▶ _Alıntılanan metin_
• BUGÜNKÜ YENİ ASIR
  • BIST 78.384,78
    EURO 4,4760
    USD 3,8608
    GBP 3,8608
    CHF 3,8608
    JPY 3,8608
HÜSEYİN KOCABIYIK

Henüz yargılanmamış cinayet

huseyin.kocabiyik@yeniasir.com.tr Tüm yazıları
Giriş Tarihi: 27.05.2010, 00:00
Ne vakit 26 Mayıs günü gelse, o gün yazı yazmak gelmez içimden. Çünkü, ertesi gün 27 Mayıs'tır. Türk tarihinin en kara günü. Bu millete yapılan büyük alçaklığın, büyük ihanetin, büyük kötülüğün yıldönümü. 27 Mayıs'ı hatırladığımda içimde bir tiksinti duygusu oluşur. Darbe yapan üniformalı eşkıyayı, milletin sevgilisi Menderes'i canice öldüren hakimleri, darbecilere hukuki destek sunan profesörleri hatırlamak kötü hissettirir kendimi.
Geçenlerde televizyonda son dönemlerin yıldız tarihçisi Doç. Dr. Erhan Afyoncu'yu dinliyorum. "Bütün Türk tarihi boyunca Türk devletine bu kadar zarar veren bir başka hareket yoktur, devlet geleneğimizi tarumar etmiştir 27 Mayıs" diyordu Erhan Hoca. Bu sözü söylerken o sevimli yüzü daha önce hiç görmediğim biçimde acı ile kızarmıştı. Demek ki benim bedenimin ve zihnimin verdiği reaksiyon devlet ve millet bilinci olan herkeste ortaya çıkıyor. Ancak ne yapalım ki tarihimizde 27 Mayıs diye bir utanç dönemi var.

▶ _Sağlanan veriler_
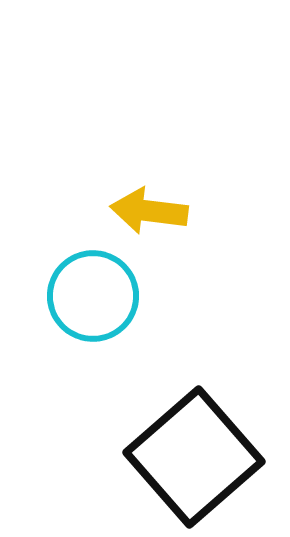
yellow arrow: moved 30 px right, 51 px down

▶ _Gereksinimler_
#1 27 Mayıs üzerine yazılmış köşe yazısında yazarın televizyonda dinlediği tarihçinin adı nedir?
#2 27 Mayıs konulu köşe yazısında "Geçenlerde televizyonda son" ile başlayıp "utanç dönemi var." sözlerine kadar uzanan bölümü yeniden yazın ve bu bölümdeki "televizyonda" kelimesini "radyoda" ile değiştirin.
#3 27 Mayıs darbesini konu alan köşe yazısını son cümlesinden sonra devam ettirin.

▶ _Sonuçlar_
#1 Doç. Dr. Erhan Afyoncu.

#2
Geçenlerde radyoda son dönemlerin yıldız tarihçisi Doç. Dr. Erhan Afyoncu'yu dinliyorum. "Bütün Türk tarihi boyunca Türk devletine bu kadar zarar veren bir başka hareket yoktur, devlet geleneğimizi tarumar etmiştir 27 Mayıs" diyordu Erhan Hoca. Bu sözü söylerken o sevimli yüzü daha önce hiç görmediğim biçimde acı ile kızarmıştı. Demek ki benim bedenimin ve zihnimin verdiği reaksiyon devlet ve millet bilinci olan herkeste ortaya çıkıyor. Ancak ne yapalım ki tarihimizde 27 Mayıs diye bir utanç dönemi var.

#3
***
Bu utanç tarihini takvim yapraklarından yırtıp atamayacağımıza göre anlatacağız. Yeni nesillere bu ülkenin ekmeğini yiyen yeniçeri artıklarının nasıl büyük kötülükler ettiklerini göstereceğiz. Kimse sanmasın ki 27 Mayıs sadece bir askeri darbeydi ve kimse sanmasın ki bu adi darbe sadece milli iradeye yapıldı.
Bu darbe Türk devletinin tamamına yapılmıştır. Bir kere 27 Mayıs darbesi doğrudan Türk ordusuna yapılmıştır. Rütbesi teğmen, yüzbaşı, binbaşı ve albay olan başıbozuk takımı emir komuta zincirini dağıtmış, Genelkurmay Karargahı'nı topyekün yok etmişlerdir. Bunlar kendilerine Milli Birlik Komitesi üyesi şeklinde özel üniforma diktirecek kadar da ordunun müesses yapısına ihanet etmişlerdir.
Bu şakiler İstiklal madalyası sahibi generalleri, dönemin Genelkurmay Başkanı Rüştü Erdelhun'u, Genelkurmay eski Başkanları'ndan Nuri Yamut'u, adı "Kore kahramanı" diye bilinen Tahsin Yazıcı Paşa'yı, Kurtuluş Savaşı'nın ünlü komutanı ve Atatürk'ün en yakın silah arkadaşı Ali Fuat Cebesoy'u Yassıada'ya gönderdiler. Orgeneral Nuri Yamut, genç subayların işkencelerine ve hakaretlerine dayanamadı ve öldü. Genelkurmay Başkanı Erdelhun Paşa, askeri inzibatlara her gün tekmil vermeye zorlandı. Alçaklıklar bununla da kalmadı, Türk ordusunun en değerli 235 general ve amiralini ordudan attılar. Çeşitli rütbelerde tam 5 bin subayı bir günde emekli ettiler. O masum harp okulu öğrencilerine Yassıada'da inzibat görevi yaptırtarak bu temiz Anadolu çocuklarının meslek ahlakını bozdular. O çocuklar daha sonra 28 Şubat'ı, 27 Nisan'ı ve Balyoz darbe girişimini yapan generaller olarak yeniden karşımıza çıktı.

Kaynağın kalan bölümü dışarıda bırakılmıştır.